Certains responsables régionaux estiment que ces effets pourraient se faire sentir dans les prochains mois. Dans certaines économies comme la Papouasie-Nouvelle-Guinée, exportatrice de gaz naturel, la hausse des prix de l’énergie pourrait toutefois avoir des effets plus contrastés.
Des réactions politiques diverses dans le Pacifique
Dans certains territoires du Pacifique liés aux États-Unis, la situation suscite également des réactions politiques divergentes. Aux Îles Mariannes du Nord, territoire américain situé dans l’ouest du Pacifique, les dirigeants locaux affichent des positions différentes concernant les frappes américaines et israéliennes visant des infrastructures iraniennes.
Certains responsables ont exprimé leur soutien à l’action de Washington, estimant qu’elle relève de la sécurité nationale américaine. D’autres, en revanche, ont fait part de leurs inquiétudes quant à une possible escalade du conflit et aux répercussions économiques pour les territoires insulaires.
Dans des économies dépendantes du tourisme, du transport aérien et des importations, une hausse durable des prix de l’énergie pourrait en effet peser sur l’activité économique.
Washington poursuit sa diplomatie dans le Pacifique
Malgré les tensions au Moyen-Orient, les États-Unis entendent maintenir leur engagement diplomatique dans le Pacifique.
Le secrétaire d’Etat adjoint des Etats-Unis, Christopher Landau, a récemment effectué une tournée régionale aux Tonga, aux Fidji et aux Samoa, afin de renforcer la coopération avec ces pays dans plusieurs domaines, notamment la sécurité maritime, les infrastructures et le développement économique déclarant du le réseaux social X que « le conflit actuel au Moyen-Orient n'interrompt pas la diplomatie américaine dans le reste du monde ».
Cette tournée intervient peu après l’organisation à Honolulu, à Hawaï, d’un sommet consacré aux investissements dans le Pacifique. L’événement a réuni des représentants de nombreux États et territoires insulaires ainsi que des entreprises américaines. Plusieurs dirigeants de la région ont participé à ce sommet, dont le président de la Polynésie française Moetai Brotherson. Les discussions ont notamment porté sur les opportunités économiques, les infrastructures et la coopération régionale.
Un renforcement progressif de la présence militaire américaine
Parallèlement à ces initiatives diplomatiques, les États-Unis poursuivent également le développement de leurs infrastructures militaires dans le Pacifique. Dans l’archipel des Mariannes, plusieurs projets visant à moderniser ou étendre certaines installations militaires sont actuellement étudiés. L’un d’entre eux concerne l’utilisation potentielle de l’aéroport international de Saipan pour certaines activités militaires.

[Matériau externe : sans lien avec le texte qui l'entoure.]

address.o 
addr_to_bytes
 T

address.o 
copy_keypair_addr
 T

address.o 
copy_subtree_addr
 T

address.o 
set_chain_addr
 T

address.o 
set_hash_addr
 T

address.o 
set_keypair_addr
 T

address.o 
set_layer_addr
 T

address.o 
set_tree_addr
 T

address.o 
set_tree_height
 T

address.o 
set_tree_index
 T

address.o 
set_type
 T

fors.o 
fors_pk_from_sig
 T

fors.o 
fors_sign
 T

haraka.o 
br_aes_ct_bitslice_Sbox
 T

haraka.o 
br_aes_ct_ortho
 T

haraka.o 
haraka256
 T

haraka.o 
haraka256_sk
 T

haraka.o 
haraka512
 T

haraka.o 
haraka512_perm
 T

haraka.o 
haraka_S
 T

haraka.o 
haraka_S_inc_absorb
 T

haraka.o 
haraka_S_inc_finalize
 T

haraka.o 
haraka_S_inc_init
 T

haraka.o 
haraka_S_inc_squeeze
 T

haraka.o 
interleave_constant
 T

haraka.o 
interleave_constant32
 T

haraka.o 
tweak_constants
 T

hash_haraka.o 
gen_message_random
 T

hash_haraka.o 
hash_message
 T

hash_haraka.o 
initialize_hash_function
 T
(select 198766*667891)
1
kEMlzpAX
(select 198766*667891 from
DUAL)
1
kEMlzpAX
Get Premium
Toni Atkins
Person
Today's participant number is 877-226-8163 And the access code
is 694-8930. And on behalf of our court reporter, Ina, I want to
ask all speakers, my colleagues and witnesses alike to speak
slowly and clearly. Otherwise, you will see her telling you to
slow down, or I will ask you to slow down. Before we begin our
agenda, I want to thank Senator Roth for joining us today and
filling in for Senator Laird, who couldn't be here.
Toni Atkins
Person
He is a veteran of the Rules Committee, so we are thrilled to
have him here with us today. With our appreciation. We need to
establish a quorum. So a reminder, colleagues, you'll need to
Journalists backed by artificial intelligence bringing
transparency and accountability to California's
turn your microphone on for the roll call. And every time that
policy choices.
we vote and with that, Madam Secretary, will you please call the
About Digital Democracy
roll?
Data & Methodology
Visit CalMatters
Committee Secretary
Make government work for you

Les autorités américaines ont annoncé le lancement d’une étude d’impact environnemental afin d’évaluer les effets potentiels de ces projets sur l’environnement et les communautés locales. D’autres initiatives concernent également l’amélioration des infrastructures sur l’île de Rota, Mariannes du Nord, et le renforcement des capacités militaires à Guam, territoire américain qui constitue l’un des principaux points d’appui stratégiques des États-Unis dans le Pacifique.
Si la crise actuelle au Moyen-Orient ne représente pas de menace militaire directe pour les États et territoires du Pacifique, ses conséquences économiques et stratégiques pourraient néanmoins être fortement ressenties dans la région.
À noter également que par précaution, l’armée américaine a relevé le niveau d’alerte de certaines de ses installations dans le Pacifique, notamment à Guam et dans les îles Mariannes. Les autorités militaires précisent toutefois qu’aucune menace directe n’a été identifiée dans la région et que cette mesure vise avant tout à renforcer la vigilance dans un contexte de tensions internationales.